Because of the gut-wrenching Middle East situation and the perceived danger of visiting, Lebanon is not considered a tourist destination. That’s a shame because it is a truly unique and amazing place. The night scene is full of super-fun bar/lounge/club areas, like Jounieh and Uruguay Street, and the late-night dining is second to none. The night life is especially vibrant during the holiday season, when twenty- and thirtysomethings who work in other countries return “home” to celebrate.

Dancing the night at Club Mad, part of Lebanon's night scene.

Dancing the night away at Club Mad, part of Lebanon’s night scene.

There are also plenty of nature activities: gorgeous, paradise-like beaches, awe-inspiring caves, hiking trails, and acres of forests. The snow-capped mountains are so breathtaking that they hardly look real, especially at sunset. And there’s even Faraya, the fun ski resort community where we spent New Year’s Eve at our friends’ chalet. I know what you’re thinking…skiing? In the Middle East? Not exactly what I’d pictured, either.

The people I met in Lebanon were friendly, and most were able to speak three languages, English, Arabic, and French. The food is fresh, and so packed with super-nutrients that I fought off the yucky cold I’d picked up in three days flat! The Lebanese cook with healthy olive oil and lemon, and definitely get their recommended dietary allowance of fruits and vegetables. My personal favorite exotic fruit was “ashta,” a sweet and succulent delicacy that I practically inhaled.

Ashta, my Lebanese fruit obsession.

Ashta, my Lebanese fruit obsession.

By the end of my holiday getaway, I’d immersed myself in this intriguing culture, and I’d even picked up some Arabic. My brain was swimming with words, and, strangely, I’d think of random Arabic phrases either at night after a few drinks or the next day when I woke up. Interesting how the brain works.
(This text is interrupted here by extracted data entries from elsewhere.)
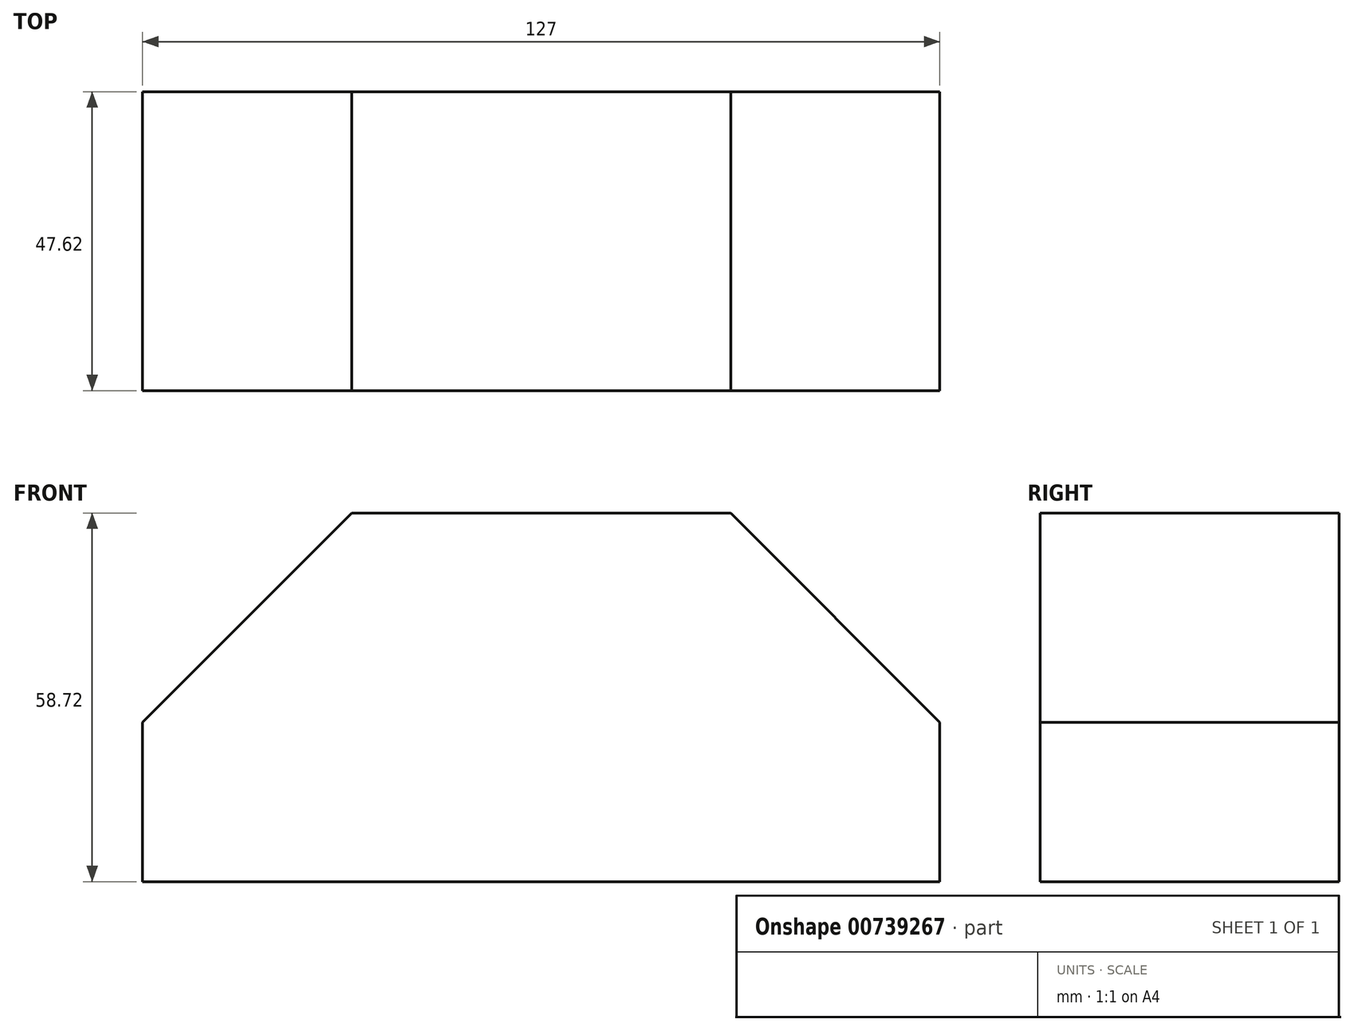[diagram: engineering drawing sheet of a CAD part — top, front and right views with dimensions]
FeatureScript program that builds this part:
annotation { "Feature Type Name" : "Feature", "Feature Type Description" : "" }
export const myFeature = defineFeature(function(context is Context, id is Id, definition is map)
    precondition{}
    {
        {
            var Q0;
            Q0=qCreatedBy(makeId("Front.planeOp"),FACE);
            var sketch = newSketch(context, id + "F0", { "sketchPlane" : qUnion([Q0])});
            skLineSegment(sketch, "E0", {"start": v(0, 0) * mm, "end": v(127, 0) * mm});
            skLineSegment(sketch, "E1", {"start": v(93.68, 58.72) * mm, "end": v(127, 25.4) * mm});
            skLineSegment(sketch, "E2", {"start": v(0, 25.4) * mm, "end": v(33.32, 58.72) * mm});
            skLineSegment(sketch, "E3", {"start": v(0, 0) * mm, "end": v(0, 25.4) * mm});
            skLineSegment(sketch, "E4", {"start": v(33.32, 58.72) * mm, "end": v(93.68, 58.72) * mm});
            skLineSegment(sketch, "E5", {"start": v(127, 25.4) * mm, "end": v(127, 0) * mm});
            skSolve(sketch);
        }
        {
            var Q0;
            Q0=makeQuery(id+"F0.imprint","IMPRINT",FACE,{"disambiguationData":[TD([[makeQuery(id+"F0.imprint","IMPRINT",EDGE,{"derivedFrom":sQuery(id+"F0.wireOp",EDGE,"E0")}),1.0]])]});
            extrude(context, id + "F1", {"entities" : qUnion([Q0]), "depth" : 47.62 * mm, "offsetDistance" : 25.4 * mm});
        }
    });
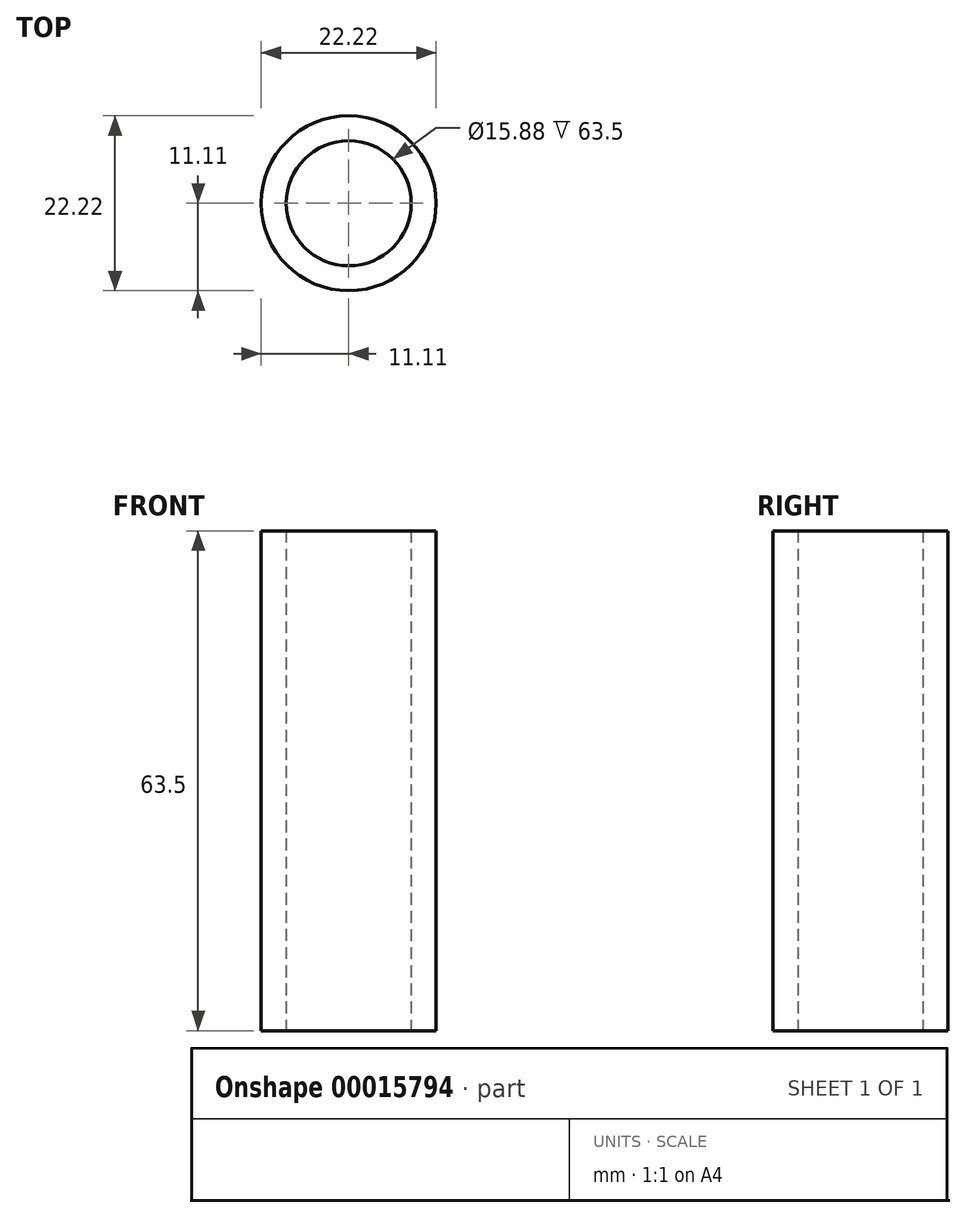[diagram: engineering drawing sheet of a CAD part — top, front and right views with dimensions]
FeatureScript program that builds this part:
annotation { "Feature Type Name" : "Feature", "Feature Type Description" : "" }
export const myFeature = defineFeature(function(context is Context, id is Id, definition is map)
    precondition{}
    {
        {
            var Q0;
            Q0=qCreatedBy(makeId("Top.planeOp"),FACE);
            var sketch = newSketch(context, id + "F0", { "sketchPlane" : qUnion([Q0])});
            skCircle(sketch, "E0", {"center": v(0, 0) * mm, "radius": 11.11 * mm});
            skCircle(sketch, "E1", {"center": v(0, 0) * mm, "radius": 7.94 * mm});
            skSolve(sketch);
        }
        {
            var Q0;
            Q0=qSketchRegion(id+"F0",true);
            extrude(context, id + "F1", {"entities" : qUnion([Q0]), "depth" : 63.5 * mm});
        }
    });
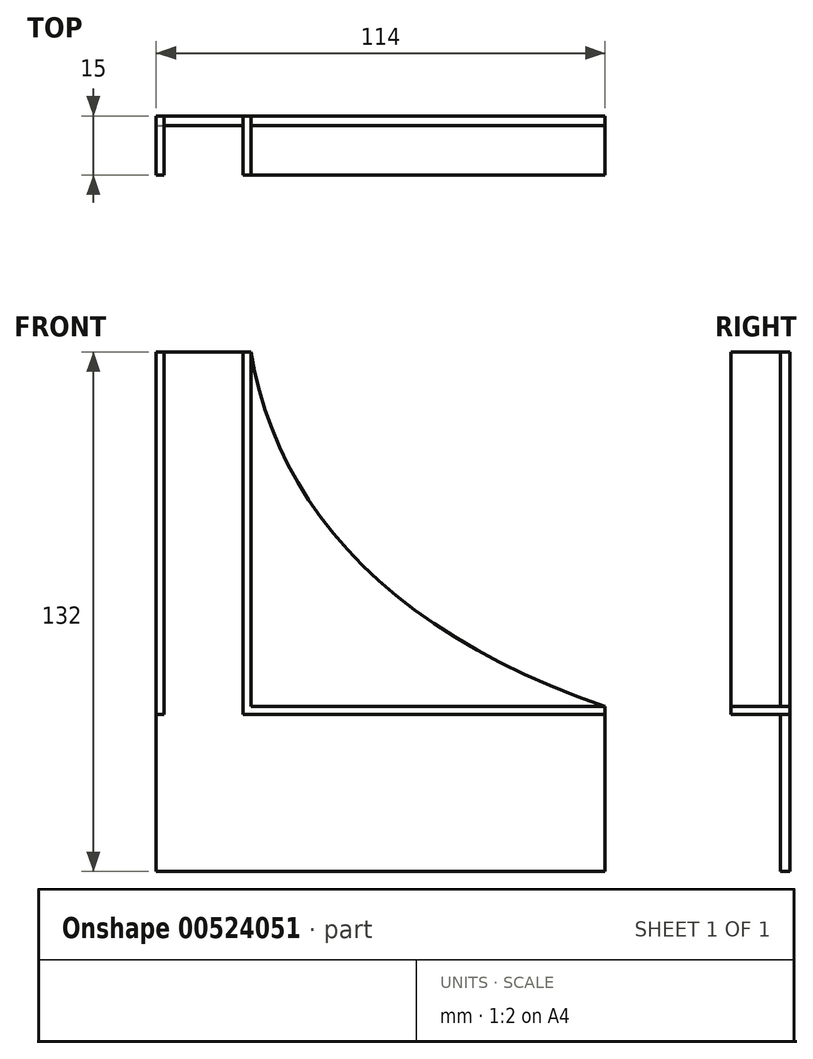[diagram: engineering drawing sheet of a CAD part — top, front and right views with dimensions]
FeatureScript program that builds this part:
annotation { "Feature Type Name" : "Feature", "Feature Type Description" : "" }
export const myFeature = defineFeature(function(context is Context, id is Id, definition is map)
    precondition{}
    {
        {
            var Q0;
            Q0=qCreatedBy(makeId("Front.planeOp"),FACE);
            var sketch = newSketch(context, id + "F0", { "sketchPlane" : qUnion([Q0])});
            skLineSegment(sketch, "E0", {"start": v(-42.98, 63.05) * mm, "end": v(-42.98, -26.95) * mm});
            skLineSegment(sketch, "E1", {"start": v(47.02, -26.95) * mm, "end": v(-42.98, -26.95) * mm});
            skLineSegment(sketch, "E2", {"start": v(47.02, -26.95) * mm, "end": v(47.02, -68.95) * mm});
            skLineSegment(sketch, "E3", {"start": v(-66.98, -68.95) * mm, "end": v(47.02, -68.95) * mm});
            skLineSegment(sketch, "E4", {"start": v(-66.98, -68.95) * mm, "end": v(-66.98, -28.95) * mm});
            skLineSegment(sketch, "E5", {"start": v(-66.98, -28.95) * mm, "end": v(47.02, -28.95) * mm});
            skLineSegment(sketch, "E6", {"start": v(-66.98, 63.05) * mm, "end": v(-66.98, -28.95) * mm});
            skLineSegment(sketch, "E7", {"start": v(-44.98, -28.95) * mm, "end": v(-44.98, 63.05) * mm});
            skLineSegment(sketch, "E8", {"start": v(-64.98, 63.05) * mm, "end": v(-64.98, -28.95) * mm});
            skLineSegment(sketch, "E9", {"start": v(-66.98, 63.05) * mm, "end": v(-64.98, 63.05) * mm});
            skLineSegment(sketch, "E10", {"start": v(-64.98, 63.05) * mm, "end": v(-44.98, 63.05) * mm});
            skLineSegment(sketch, "E11", {"start": v(-44.98, 63.05) * mm, "end": v(-42.98, 63.05) * mm});
            skFitSpline(sketch, "E12", {"points": [v(-42.98, 63.05) * mm, v(47.02, -26.95) * mm], "startDerivative": vector(19.57, -114.78) * mm, "endDerivative": vector(168.26, -57.4) * mm});
            skSolve(sketch);
        }
        {
            var Q0;
            Q0=makeQuery(id+"F0.imprint","IMPRINT",FACE,{"disambiguationData":[TD([[makeQuery(id+"F0.imprint","IMPRINT",EDGE,{"derivedFrom":sQuery(id+"F0.wireOp",EDGE,"E0")}),1.0]])]});
            var Q1;
            {var subQ3=sQuery(id+"F0.wireOp",EDGE,"E3");Q1=makeQuery(id+"F0.imprint","IMPRINT",FACE,{"disambiguationData":[TD([[makeQuery(id+"F0.imprint","IMPRINT",EDGE,{"derivedFrom":subQ3}),1.0]])]});}
            var Q2;
            {var subQ0=sQuery(id+"F0.wireOp",EDGE,"E7");Q2=makeQuery(id+"F0.imprint","IMPRINT",FACE,{"disambiguationData":[TD([[makeQuery(id+"F0.imprint","IMPRINT",EDGE,{"derivedFrom":subQ0}),1.0]])]});}
            extrude(context, id + "F1", {"entities" : qUnion([Q0, Q1, Q2]), "depth" : 2.5 * mm, "offsetDistance" : 25 * mm});
        }
        {
            var Q0;
            {var subQ0=sQuery(id+"F0.wireOp",EDGE,"E6");Q0=makeQuery(id+"F0.imprint","IMPRINT",FACE,{"disambiguationData":[TD([[makeQuery(id+"F0.imprint","IMPRINT",EDGE,{"derivedFrom":subQ0}),1.0]])]});}
            var Q1;
            Q1=makeQuery(id+"F0.imprint","IMPRINT",FACE,{"disambiguationData":[TD([[makeQuery(id+"F0.imprint","IMPRINT",EDGE,{"derivedFrom":sQuery(id+"F0.wireOp",EDGE,"E0")}),-1.0]])]});
            extrude(context, id + "F2", {"entities" : qUnion([Q0, Q1]), "depth" : 15 * mm, "offsetDistance" : 25 * mm});
        }
    });
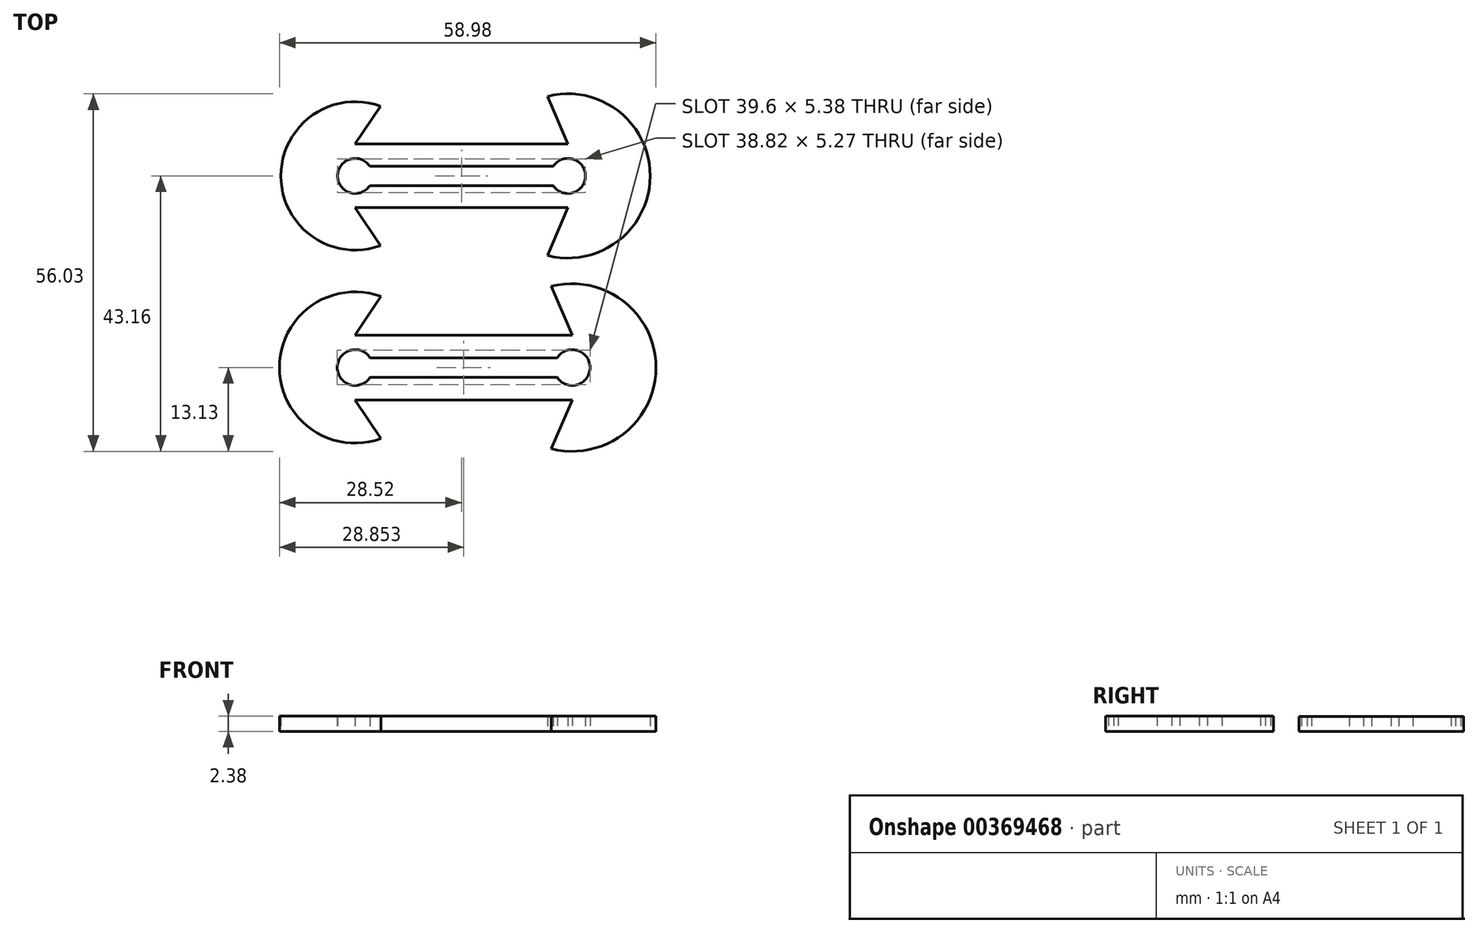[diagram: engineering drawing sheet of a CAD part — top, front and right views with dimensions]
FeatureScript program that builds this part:
annotation { "Feature Type Name" : "Feature", "Feature Type Description" : "" }
export const myFeature = defineFeature(function(context is Context, id is Id, definition is map)
    precondition{}
    {
        {
            var Q0;
            Q0=qCreatedBy(makeId("Top.planeOp"),FACE);
            var sketch = newSketch(context, id + "F0", { "sketchPlane" : qUnion([Q0])});
            skArc(sketch, "E0", {"start": v(3.98, 10.92) * mm, "mid": v(-11.62, 0) * mm, "end": v(3.98, -10.92) * mm});
            skArc(sketch, "E1", {"start": v(30.12, -12.47) * mm, "mid": v(46.2, 0) * mm, "end": v(30.12, 12.47) * mm});
            skPoint(sketch, "E2.orphan", {"position": v(0, 4.36) * mm});
            skLineSegment(sketch, "E3.top", {"start": v(0, 4.98) * mm, "end": v(33.32, 4.98) * mm});
            skLineSegment(sketch, "E3.left", {"start": v(0, 0) * mm, "end": v(0, 4.98) * mm});
            skLineSegment(sketch, "E3.right", {"start": v(33.32, 0) * mm, "end": v(33.32, 4.98) * mm});
            skLineSegment(sketch, "E4.MirrorCS", {"start": v(0, -4.98) * mm, "end": v(33.32, -4.98) * mm});
            skLineSegment(sketch, "E5", {"start": v(33.32, 0) * mm, "end": v(33.32, -4.98) * mm});
            skLineSegment(sketch, "E6", {"start": v(33.32, 4.98) * mm, "end": v(33.32, -4.98) * mm});
            skLineSegment(sketch, "E7.top", {"start": v(0, 1.5) * mm, "end": v(33.32, 1.5) * mm});
            skLineSegment(sketch, "E7.left", {"start": v(0, 0) * mm, "end": v(0, 1.5) * mm});
            skLineSegment(sketch, "E7.right", {"start": v(33.32, 0) * mm, "end": v(33.32, 1.5) * mm});
            skLineSegment(sketch, "E8.MirrorCS", {"start": v(0, -1.5) * mm, "end": v(33.32, -1.5) * mm});
            skPoint(sketch, "E9.orphan", {"position": v(0, 11.62) * mm});
            skLineSegment(sketch, "E10", {"start": v(3.98, 10.92) * mm, "end": v(0, 4.98) * mm});
            skLineSegment(sketch, "E11", {"start": v(3.98, -10.92) * mm, "end": v(0, -4.98) * mm});
            skPoint(sketch, "E12.orphan", {"position": v(30.12, -12.47) * mm});
            skLineSegment(sketch, "E13", {"start": v(30.12, 12.47) * mm, "end": v(33.32, 4.98) * mm});
            skLineSegment(sketch, "E14", {"start": v(30.12, -12.47) * mm, "end": v(33.32, -4.98) * mm});
            skPoint(sketch, "E15.orphan", {"position": v(33.32, 12.88) * mm});
            skLineSegment(sketch, "E16", {"start": v(0, -1.5) * mm, "end": v(0, 1.5) * mm});
            skSolve(sketch);
        }
        {
            var Q0;
            Q0 = qSketchRegion(id + "F0", true);
            extrude(context, id + "F1", {"entities" : qUnion([Q0]), "depth" : 2.33 * mm});
        }
        {
            var Q0;
            Q0=sQuery(id+"F0.wireOp",VERTEX,"E3.left.start");
            var Q1;
            Q1=sQuery(id+"F0.wireOp",VERTEX,"E5.start");
            var Q2;
            Q2=makeQuery(id+"F1.opExtrude","SWEPT_BODY",BODY,{"disambiguationData":[OSD([sQuery(id+"F0.wireOp",EDGE,"E0"),sQuery(id+"F0.wireOp",EDGE,"E1"),sQuery(id+"F0.wireOp",EDGE,"E3.top"),sQuery(id+"F0.wireOp",EDGE,"E4.MirrorCS"),sQuery(id+"F0.wireOp",EDGE,"kJXo7HvB-q0wJ-KMkF-qbSK-HqD1jnp9HCBe"),sQuery(id+"F0.wireOp",EDGE,"E6")])]});
            hole(context, id + "F2", {"style" : HoleStyle.SIMPLE, "endStyle" : HoleEndStyle.THROUGH, "oppositeDirection" : true, "standardTappedOrClearance" : lookupTablePath({ "standard" : "ISO", "fit" : "Normal", "size" : "M5", "type" : "Clearance" }), "standardBlindInLast" : lookupTablePath({ "fit" : "Standard", "standard" : "ISO", "size" : "M5", "type" : "Clearance" }), "holeDiameter" : 5.5 * mm, "isTappedThrough" : true, "tappedDepth" : 12 * mm, "tapClearance" : 3, "locations" : qUnion([Q0, Q1]), "scope" : qUnion([Q2])});
        }
        {
            var Q0;
            Q0=makeQuery(id+"F1.opExtrude","SWEPT_BODY",BODY,{"disambiguationData":[OSD([sQuery(id+"F0.wireOp",EDGE,"E0"),sQuery(id+"F0.wireOp",EDGE,"E1"),sQuery(id+"F0.wireOp",EDGE,"E3.top"),sQuery(id+"F0.wireOp",EDGE,"E4.MirrorCS"),sQuery(id+"F0.wireOp",EDGE,"kJXo7HvB-q0wJ-KMkF-qbSK-HqD1jnp9HCBe"),sQuery(id+"F0.wireOp",EDGE,"E6"),sQuery(id+"F0.wireOp",EDGE,"E7.top"),sQuery(id+"F0.wireOp",EDGE,"E7.left"),sQuery(id+"F0.wireOp",EDGE,"E7.right"),sQuery(id+"F0.wireOp",EDGE,"E8.MirrorCS")])]});
            var Q1;
            Q1=sQuery(id+"F0.wireOp",VERTEX,"E7.top.start");
            transform(context, id + "F3", {"entities" : qUnion([Q0]), "transformType" : TransformType.SCALE_UNIFORMLY, "scale" : 1.02, "scalePoint" : qUnion([Q1]), "makeCopy" : true});
        }
        {
            var Q0;
            Q0=makeQuery(id+"F3.opPattern","COPY",BODY,{"derivedFrom":makeQuery(id+"F1.opExtrude","SWEPT_BODY",BODY,{"disambiguationData":[OSD([sQuery(id+"F0.wireOp",EDGE,"E0"),sQuery(id+"F0.wireOp",EDGE,"E1"),sQuery(id+"F0.wireOp",EDGE,"E3.top"),sQuery(id+"F0.wireOp",EDGE,"E4.MirrorCS"),sQuery(id+"F0.wireOp",EDGE,"kJXo7HvB-q0wJ-KMkF-qbSK-HqD1jnp9HCBe"),sQuery(id+"F0.wireOp",EDGE,"E6"),sQuery(id+"F0.wireOp",EDGE,"E7.top"),sQuery(id+"F0.wireOp",EDGE,"E7.left"),sQuery(id+"F0.wireOp",EDGE,"E7.right"),sQuery(id+"F0.wireOp",EDGE,"E8.MirrorCS")])]}),"instanceName":"1"});
            transform(context, id + "F4", {"entities" : qUnion([Q0]), "transformType" : TransformType.TRANSLATION_3D, "dx" : 0 * mm, "dy" : -30 * mm, "dz" : 0 * mm, "makeCopy" : false});
        }
    });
During my stay in Lebanon, I was desperately trying to complete Mercy’s Fall, my Amish fiction novella, but I was completely uninspired. I was fed up with myself until I realized that I couldn’t possibly think or write about the Amish when I was in this fascinating, relatively new (to me) foreign land. So, I focused on drinking in the unusual experiences and journaling, and two totally new story ideas came to me: the dream YA novel from my previous entry and a YA novel about a Lebanese-American girl discovering herself in her family’s ancient homeland. And on the flight home, my imagination was so ignited that I returned to Mercy’s Fall and finished writing it in two days!

The trip back to California was a long one (thirty hours to be exact, through Moscow, where it was dark until 10 AM), but now that I’m back, I’m feeling rested. The getaway was just what I needed. It broadened my horizons, and also made me thankful for the fast internet we have in the U.S. 🙂

Are you more inspired after you return from a particularly stimulating vacation? What kind of inspiration do you find in other countries, or even new cities in your own homeland? I’d love to hear your thoughts!